The Journal of American History
Diouf’s masterful storytelling, thorough research, and deft handling of the body of sometimes-conflicting sources bring the story to light and effectively set the record straight (…)Diouf significantly enhances our understanding of the experience of capture, sale, and transport from Africa to America from the perspective of the captured.

African Studies Quarterly
Through an impressive study combining a historian’s analysis of archival and published sources with an anthropologist’s fieldwork in Africa and Alabama, Diouf provides a narrative of the Clotilda Africans and an insightful discourse on race within the United States… Diouf’s highly accessible study will certainly stimulate intense discussion among academics, students, and, hopefully, Americans in general.

Civil War Book review
Diouf immerses the reader in the diversity and complexity of Africa; especially of those nations from which the one-hundred and ten were taken. The narrative is patient, disciplined, compelling, and brave, never shying away from the central role that Africans, in this case the Dahomey, played in the enslavement of other Africans. Every significant phase of the middle passage is captured and each detail, however subtle, is portrayed vividly. Diouf is remarkably successful at making the African captives real human beings. This is especially true with regard to the man who became Cudjo Lewis, whose life, among all of the Africans taken on the Clotilda, was the most thoroughly documented. These chapters deserve, if not absolutely demand, the attention of all writers interested in the Atlantic slave trade (…)

QBR The Black Book Review
Dreams of Africa in Alabama reads as a novel, yet it is the product of rigorous research (performed both in the United States and in Benin) as attested to by the prominent place allotted to archival material in the bibliography. As we are celebrating the bicen-tennial of the official abolition of slave trade by Great Britain and the United States, Dreams of Africa in Alabama offers an invaluable window into the experience of no less than twelve million African deportees onto the Americas.

> Stored items

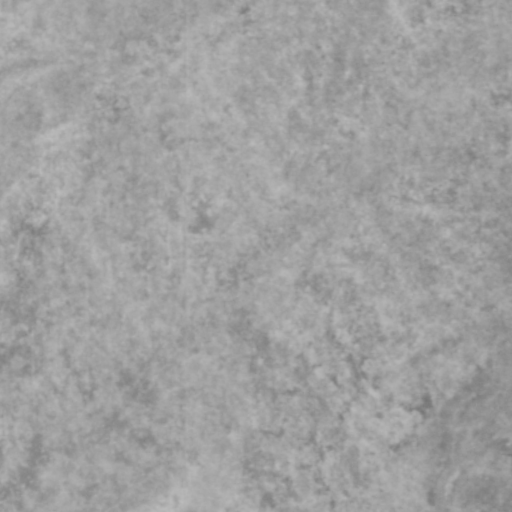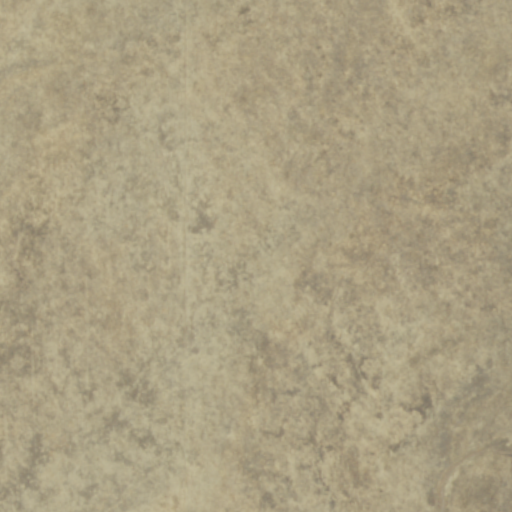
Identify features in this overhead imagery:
airport: (256, 256)
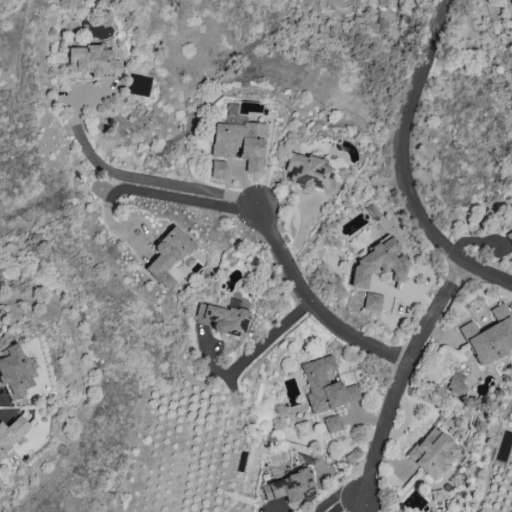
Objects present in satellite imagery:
building: (94, 60)
building: (138, 84)
building: (240, 141)
road: (414, 159)
building: (218, 169)
building: (308, 173)
road: (125, 176)
road: (154, 194)
building: (511, 239)
building: (167, 256)
building: (379, 263)
building: (371, 301)
road: (314, 303)
building: (225, 317)
building: (489, 336)
road: (252, 354)
building: (15, 371)
road: (407, 373)
building: (457, 385)
building: (325, 386)
building: (332, 423)
building: (12, 432)
building: (435, 452)
building: (289, 487)
road: (347, 502)
road: (361, 503)
road: (368, 503)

> Task brief
Retype the review excerpts about Dreams of Africa in Alabama above in full, word for word and character for character.

> Exercise response
The Journal of American History
Diouf’s masterful storytelling, thorough research, and deft handling of the body of sometimes-conflicting sources bring the story to light and effectively set the record straight (…)Diouf significantly enhances our understanding of the experience of capture, sale, and transport from Africa to America from the perspective of the captured.

African Studies Quarterly
Through an impressive study combining a historian’s analysis of archival and published sources with an anthropologist’s fieldwork in Africa and Alabama, Diouf provides a narrative of the Clotilda Africans and an insightful discourse on race within the United States… Diouf’s highly accessible study will certainly stimulate intense discussion among academics, students, and, hopefully, Americans in general.

Civil War Book review
Diouf immerses the reader in the diversity and complexity of Africa; especially of those nations from which the one-hundred and ten were taken. The narrative is patient, disciplined, compelling, and brave, never shying away from the central role that Africans, in this case the Dahomey, played in the enslavement of other Africans. Every significant phase of the middle passage is captured and each detail, however subtle, is portrayed vividly. Diouf is remarkably successful at making the African captives real human beings. This is especially true with regard to the man who became Cudjo Lewis, whose life, among all of the Africans taken on the Clotilda, was the most thoroughly documented. These chapters deserve, if not absolutely demand, the attention of all writers interested in the Atlantic slave trade (…)

QBR The Black Book Review
Dreams of Africa in Alabama reads as a novel, yet it is the product of rigorous research (performed both in the United States and in Benin) as attested to by the prominent place allotted to archival material in the bibliography. As we are celebrating the bicen-tennial of the official abolition of slave trade by Great Britain and the United States, Dreams of Africa in Alabama offers an invaluable window into the experience of no less than twelve million African deportees onto the Americas.